EUA anunciam sobretaxa de 12,5% sobre produtos brasileiros por suposto uso de trabalho forçado
Nova medida comercial entra em vigor nesta sexta-feira e pode elevar para até 37,5% a carga tarifária sobre parte das exportações brasileiras para o mercado norte-americano.

24/07/2026 - 10:23

EUA anunciam sobretaxa de 12,5% sobre produtos brasileiros por suposto uso de trabalho forçado

Os Estados Unidos anunciaram uma sobretaxa de 12,5% sobre produtos brasileiros, alegando que o Brasil falhou em impedir a importação de mercadorias produzidas com trabalho forçado. A medida foi confirmada pelo Escritório do Representante de Comércio dos Estados Unidos (USTR) na quinta-feira (23) e passa a valer nesta sexta-feira (24). A decisão faz parte de uma investigação conduzida com base na Seção 301 da Lei de Comércio dos EUA, que trata de práticas consideradas desleais nas relações comerciais internacionais.

A nova tarifa será aplicada além das medidas comerciais já impostas anteriormente pelos norte-americanos.

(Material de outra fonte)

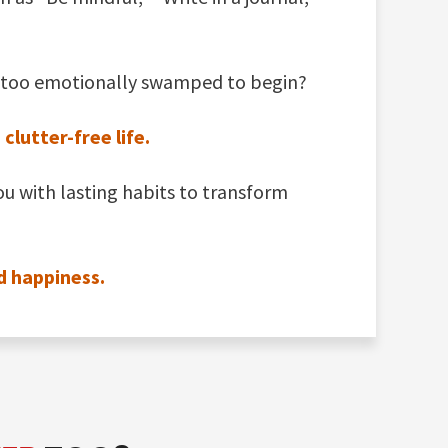
 or too emotionally swamped to begin?
lutter-free life.
ou with lasting habits to transform
d happiness.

Com isso, a carga tributária sobre determinados produtos brasileiros poderá chegar a 37,5%, somando a tarifa de 25% anunciada anteriormente e a nova sobretaxa. Segundo o governo dos Estados Unidos, a medida foi adotada porque o Brasil não teria implementado ou aplicado de forma eficaz mecanismos para impedir a entrada de produtos fabricados com trabalho forçado em sua cadeia de importação.

A decisão afeta o Brasil e outros 59 países, incluindo Argentina, China, Canadá e membros da União Europeia. Além da questão relacionada ao trabalho forçado, a investigação norte-americana também analisou temas como comércio digital, propriedade intelectual, combate à corrupção, acesso ao mercado de etanol, desmatamento ilegal e políticas públicas brasileiras, entre elas o sistema de pagamentos Pix, apontado pelo USTR como um fator de desvantagem competitiva para empresas norte-americanas do setor financeiro.

O governo brasileiro informou que continuará negociando com Washington para evitar que a nova sobretaxa seja cumulativa com outras tarifas já em vigor. O Ministério do Desenvolvimento, Indústria, Comércio e Serviços afirmou que a orientação do presidente Luiz Inácio Lula da Silva é manter o diálogo diplomático e comercial com os Estados Unidos, ao mesmo tempo em que o Plano Brasil Soberano prevê medidas de apoio aos setores exportadores que possam ser afetados pela decisão.